Yes, I am a bit discriminatory on this. You may know that the day after Black Friday has been named Small Business Saturday (by American Express, ironically). I don't know that I have ever actually celebrated this holiday; I avoid crowds and mainstream things at all costs. But I'm glad that it exists. Plus, I just learned this week about National Small Business Weekend: the first Friday, Saturday, and Sunday of every month. Hey...that's THIS weekend! I don't get the impression that it has really taken off, but it will be interesting to see how the whole thing unfolds.
I'm going to divulge one of my priceless secrets to all of you: Clara's Foolproof Method of Immersing Herself in Every New Place Ever. (And take my word on this, because this is one thing I excel at beyond all others.)
  • Start doing everything you can think of to do, starting with touristy things if you have to. (For example, I started on the Visit Wilmington website.) It may be helpful to make a list (because I have already forgotten scores of places I meant to check out, that I haven't yet). If this list starts to grow at exponential rates, do not be alarmed; this is normal. The more places you go, the more places you find out about or stumble upon or notice that you also must add to your list. I warn you, this may be one list that never ends.
  • Patronize local businesses. This will get you quickly up to speed with important local issues, with the way people know each other and the way people do business. Plus, you just get invested in the community where you now live, because you are putting your dollars into it. A third added benefit of this is that you can choose to become a regular patron of these places, and the people who own and work there start to recognize you and know you, and they start to trust you. It may not go beyond that, but it never hurts to build that cred and rapport.
  • Join groups. You might stumble upon these groups at your favorite businesses, at the gym, at places you like. You can also do Twitter, Facebook, or web searches or try Meetup, which hasn't done a whole lot for me but has been a lifesaver for a lot of people I know.
OK, so it's not a grand, dangerous DaVinci Code-type secret. But still. I promise you, it works. And if I had to boil it down into one bite-sized, 3-syllable masterpiece it would be simply this:

Leave your house.

Easy peasy.

So, Mutti and I headed to Panera and sat down in the meeting room with other area writers. This is her third meeting, and my second, with this tirelessly interesting crowd, and we have met and spoken to different people every time. It's inspiring and incredibly motivational.

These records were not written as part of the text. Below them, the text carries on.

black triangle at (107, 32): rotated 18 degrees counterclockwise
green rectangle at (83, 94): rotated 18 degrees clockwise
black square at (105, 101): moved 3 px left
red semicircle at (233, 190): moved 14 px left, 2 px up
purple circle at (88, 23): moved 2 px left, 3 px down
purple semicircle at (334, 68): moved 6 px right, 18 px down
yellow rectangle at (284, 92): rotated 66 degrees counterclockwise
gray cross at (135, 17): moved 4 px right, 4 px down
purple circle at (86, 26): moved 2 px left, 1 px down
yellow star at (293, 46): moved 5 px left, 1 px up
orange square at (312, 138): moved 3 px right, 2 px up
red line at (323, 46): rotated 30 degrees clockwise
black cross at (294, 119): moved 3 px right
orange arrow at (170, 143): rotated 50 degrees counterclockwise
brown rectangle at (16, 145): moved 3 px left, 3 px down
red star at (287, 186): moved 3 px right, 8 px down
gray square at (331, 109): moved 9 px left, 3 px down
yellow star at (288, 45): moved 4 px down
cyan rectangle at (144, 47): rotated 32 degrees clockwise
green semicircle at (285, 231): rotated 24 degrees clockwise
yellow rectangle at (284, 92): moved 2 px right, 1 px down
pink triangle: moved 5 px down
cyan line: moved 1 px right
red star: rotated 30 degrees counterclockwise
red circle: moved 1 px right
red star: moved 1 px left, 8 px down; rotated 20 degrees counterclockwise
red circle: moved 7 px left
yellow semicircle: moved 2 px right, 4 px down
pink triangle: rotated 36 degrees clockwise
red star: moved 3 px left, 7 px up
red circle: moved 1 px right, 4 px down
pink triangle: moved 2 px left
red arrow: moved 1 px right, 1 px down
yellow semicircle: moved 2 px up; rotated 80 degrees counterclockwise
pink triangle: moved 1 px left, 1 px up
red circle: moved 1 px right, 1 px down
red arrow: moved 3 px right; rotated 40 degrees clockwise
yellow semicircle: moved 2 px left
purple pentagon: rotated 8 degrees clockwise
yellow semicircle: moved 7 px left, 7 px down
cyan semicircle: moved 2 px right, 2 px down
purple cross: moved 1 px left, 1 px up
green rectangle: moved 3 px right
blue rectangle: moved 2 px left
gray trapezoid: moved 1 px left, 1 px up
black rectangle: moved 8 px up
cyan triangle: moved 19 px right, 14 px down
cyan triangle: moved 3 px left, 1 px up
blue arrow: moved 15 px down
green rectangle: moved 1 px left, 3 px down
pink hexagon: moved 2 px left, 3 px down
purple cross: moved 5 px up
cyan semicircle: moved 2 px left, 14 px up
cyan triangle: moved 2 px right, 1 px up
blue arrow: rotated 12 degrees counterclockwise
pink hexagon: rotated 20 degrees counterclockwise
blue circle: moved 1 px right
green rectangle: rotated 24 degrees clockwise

It is December 1, but it's 51 degrees and sunny. As usual, I walked here (to the library), and stopped at Papa's Italian Market around the corner from my house for a piece of tomato pie.
QUESTION: Is tomato pie a Delaware thing? Our informal poll at work says yes. This is the second, more widespread informal poll. Let me know in the comments if you eat it where you're from/where you are now.
So I am walking through my neighborhood to my local library (a phrase which always reminds me of PBS), eating tomato pie, and I get this sense of almost belonging. I savor this in moments since it seems to much to hope for to ever take that for granted: belonging.